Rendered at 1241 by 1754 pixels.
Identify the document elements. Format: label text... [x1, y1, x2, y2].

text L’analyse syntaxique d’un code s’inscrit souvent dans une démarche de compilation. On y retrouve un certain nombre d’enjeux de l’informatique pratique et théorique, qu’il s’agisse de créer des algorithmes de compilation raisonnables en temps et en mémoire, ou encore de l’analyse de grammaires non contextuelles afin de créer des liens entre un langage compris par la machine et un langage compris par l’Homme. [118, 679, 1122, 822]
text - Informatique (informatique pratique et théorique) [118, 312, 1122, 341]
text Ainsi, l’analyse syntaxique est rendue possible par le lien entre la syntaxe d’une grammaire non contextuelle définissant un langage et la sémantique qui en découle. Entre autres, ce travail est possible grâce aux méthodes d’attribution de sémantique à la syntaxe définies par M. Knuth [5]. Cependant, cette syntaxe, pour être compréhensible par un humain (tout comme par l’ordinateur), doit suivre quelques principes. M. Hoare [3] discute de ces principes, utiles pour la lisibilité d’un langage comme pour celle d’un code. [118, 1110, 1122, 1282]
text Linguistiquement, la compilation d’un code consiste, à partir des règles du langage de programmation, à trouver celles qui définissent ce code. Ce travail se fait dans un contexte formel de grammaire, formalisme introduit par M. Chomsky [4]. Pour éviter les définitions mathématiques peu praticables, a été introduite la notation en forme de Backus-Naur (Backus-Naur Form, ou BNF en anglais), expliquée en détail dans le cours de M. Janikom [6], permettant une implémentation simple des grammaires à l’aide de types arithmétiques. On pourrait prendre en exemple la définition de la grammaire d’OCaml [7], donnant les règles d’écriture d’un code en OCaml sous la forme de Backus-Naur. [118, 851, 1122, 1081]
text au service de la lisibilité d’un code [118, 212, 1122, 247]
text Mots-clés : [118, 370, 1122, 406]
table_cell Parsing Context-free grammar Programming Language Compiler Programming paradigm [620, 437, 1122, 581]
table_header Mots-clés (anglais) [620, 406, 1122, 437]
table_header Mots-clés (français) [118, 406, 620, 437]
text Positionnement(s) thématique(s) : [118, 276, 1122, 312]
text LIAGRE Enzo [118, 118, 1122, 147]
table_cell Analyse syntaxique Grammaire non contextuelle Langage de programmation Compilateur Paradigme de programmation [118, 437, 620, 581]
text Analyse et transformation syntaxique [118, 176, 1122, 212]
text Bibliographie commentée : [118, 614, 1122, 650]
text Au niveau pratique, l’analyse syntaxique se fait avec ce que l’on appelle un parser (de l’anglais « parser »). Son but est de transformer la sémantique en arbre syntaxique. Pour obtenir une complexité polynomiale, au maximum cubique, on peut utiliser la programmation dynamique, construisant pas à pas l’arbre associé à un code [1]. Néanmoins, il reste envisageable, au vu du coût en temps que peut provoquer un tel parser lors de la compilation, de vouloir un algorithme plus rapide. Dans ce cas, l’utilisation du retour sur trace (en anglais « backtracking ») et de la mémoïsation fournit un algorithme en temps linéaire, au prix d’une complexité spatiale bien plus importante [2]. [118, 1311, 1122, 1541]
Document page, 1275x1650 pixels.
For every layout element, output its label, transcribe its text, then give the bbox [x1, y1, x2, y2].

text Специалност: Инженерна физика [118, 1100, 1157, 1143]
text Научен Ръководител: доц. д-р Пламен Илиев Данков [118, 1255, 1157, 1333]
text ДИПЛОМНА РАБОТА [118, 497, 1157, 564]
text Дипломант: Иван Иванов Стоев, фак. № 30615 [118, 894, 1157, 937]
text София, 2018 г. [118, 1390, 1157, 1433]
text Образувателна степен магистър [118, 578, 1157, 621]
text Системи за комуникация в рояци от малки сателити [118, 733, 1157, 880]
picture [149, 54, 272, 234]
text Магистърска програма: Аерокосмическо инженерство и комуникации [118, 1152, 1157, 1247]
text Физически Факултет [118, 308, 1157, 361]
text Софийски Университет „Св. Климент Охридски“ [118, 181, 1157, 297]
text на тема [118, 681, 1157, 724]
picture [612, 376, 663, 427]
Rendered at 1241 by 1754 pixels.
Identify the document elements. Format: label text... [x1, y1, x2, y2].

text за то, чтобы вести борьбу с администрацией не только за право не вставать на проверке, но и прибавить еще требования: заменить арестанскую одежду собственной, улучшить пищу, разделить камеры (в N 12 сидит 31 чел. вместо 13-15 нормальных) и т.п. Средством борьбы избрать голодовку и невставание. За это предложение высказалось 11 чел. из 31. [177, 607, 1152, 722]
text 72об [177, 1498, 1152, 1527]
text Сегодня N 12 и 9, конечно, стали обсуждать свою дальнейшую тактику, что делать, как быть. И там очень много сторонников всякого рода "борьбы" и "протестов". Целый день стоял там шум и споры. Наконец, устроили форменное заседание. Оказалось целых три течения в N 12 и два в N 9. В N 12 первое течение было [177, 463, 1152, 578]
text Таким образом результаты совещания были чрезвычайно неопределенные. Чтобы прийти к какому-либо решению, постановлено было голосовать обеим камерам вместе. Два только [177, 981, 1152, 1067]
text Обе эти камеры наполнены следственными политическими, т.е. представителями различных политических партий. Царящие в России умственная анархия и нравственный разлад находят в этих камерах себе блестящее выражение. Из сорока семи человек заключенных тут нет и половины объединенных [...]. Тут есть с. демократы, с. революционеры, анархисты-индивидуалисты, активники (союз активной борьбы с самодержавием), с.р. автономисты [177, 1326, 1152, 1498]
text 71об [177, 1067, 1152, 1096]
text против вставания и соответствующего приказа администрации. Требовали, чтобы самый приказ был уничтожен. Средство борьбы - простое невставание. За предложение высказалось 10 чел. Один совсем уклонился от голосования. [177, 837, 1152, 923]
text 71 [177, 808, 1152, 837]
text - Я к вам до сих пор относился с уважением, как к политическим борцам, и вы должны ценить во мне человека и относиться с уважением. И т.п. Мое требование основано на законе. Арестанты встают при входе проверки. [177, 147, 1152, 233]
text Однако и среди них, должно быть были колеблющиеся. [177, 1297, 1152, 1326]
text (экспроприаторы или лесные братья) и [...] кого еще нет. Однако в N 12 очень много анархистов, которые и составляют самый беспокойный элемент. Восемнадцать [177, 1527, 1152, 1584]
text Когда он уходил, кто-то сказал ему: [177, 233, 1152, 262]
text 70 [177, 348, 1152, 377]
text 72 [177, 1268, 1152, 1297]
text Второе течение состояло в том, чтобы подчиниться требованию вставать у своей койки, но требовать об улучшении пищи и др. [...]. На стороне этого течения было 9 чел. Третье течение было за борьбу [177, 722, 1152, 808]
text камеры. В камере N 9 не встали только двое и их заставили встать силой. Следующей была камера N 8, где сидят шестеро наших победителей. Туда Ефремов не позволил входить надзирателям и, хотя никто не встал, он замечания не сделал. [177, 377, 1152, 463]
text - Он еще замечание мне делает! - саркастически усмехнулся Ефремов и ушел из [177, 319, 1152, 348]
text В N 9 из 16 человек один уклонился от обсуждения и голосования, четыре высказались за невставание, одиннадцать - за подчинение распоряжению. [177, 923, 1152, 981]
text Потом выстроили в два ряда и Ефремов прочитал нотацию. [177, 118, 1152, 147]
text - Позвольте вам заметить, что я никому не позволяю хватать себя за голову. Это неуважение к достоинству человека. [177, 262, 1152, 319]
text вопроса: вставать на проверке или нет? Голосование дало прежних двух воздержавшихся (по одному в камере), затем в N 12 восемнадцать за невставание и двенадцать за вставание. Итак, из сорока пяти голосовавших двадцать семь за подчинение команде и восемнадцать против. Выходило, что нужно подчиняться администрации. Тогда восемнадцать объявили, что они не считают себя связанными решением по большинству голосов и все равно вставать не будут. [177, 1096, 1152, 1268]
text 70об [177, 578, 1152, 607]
+---+
**Directions for this task**
Which lines of the data contain the word "вставать"? Pull out each such line in full, matching the case.

**Finished exercise**
text за то, чтобы вести борьбу с администрацией не только за право не вставать на проверке, но и прибавить еще требования: заменить арестанскую одежду собственной, улучшить пищу, разделить камеры (в N 12 сидит 31 чел. вместо 13-15 нормальных) и т.п. Средством борьбы избрать голодовку и невставание. За это предложение высказалось 11 чел. из 31. [177, 607, 1152, 722]
text Второе течение состояло в том, чтобы подчиниться требованию вставать у своей койки, но требовать об улучшении пищи и др. [...]. На стороне этого течения было 9 чел. Третье течение было за борьбу [177, 722, 1152, 808]
text вопроса: вставать на проверке или нет? Голосование дало прежних двух воздержавшихся (по одному в камере), затем в N 12 восемнадцать за невставание и двенадцать за вставание. Итак, из сорока пяти голосовавших двадцать семь за подчинение команде и восемнадцать против. Выходило, что нужно подчиняться администрации. Тогда восемнадцать объявили, что они не считают себя связанными решением по большинству голосов и все равно вставать не будут. [177, 1096, 1152, 1268]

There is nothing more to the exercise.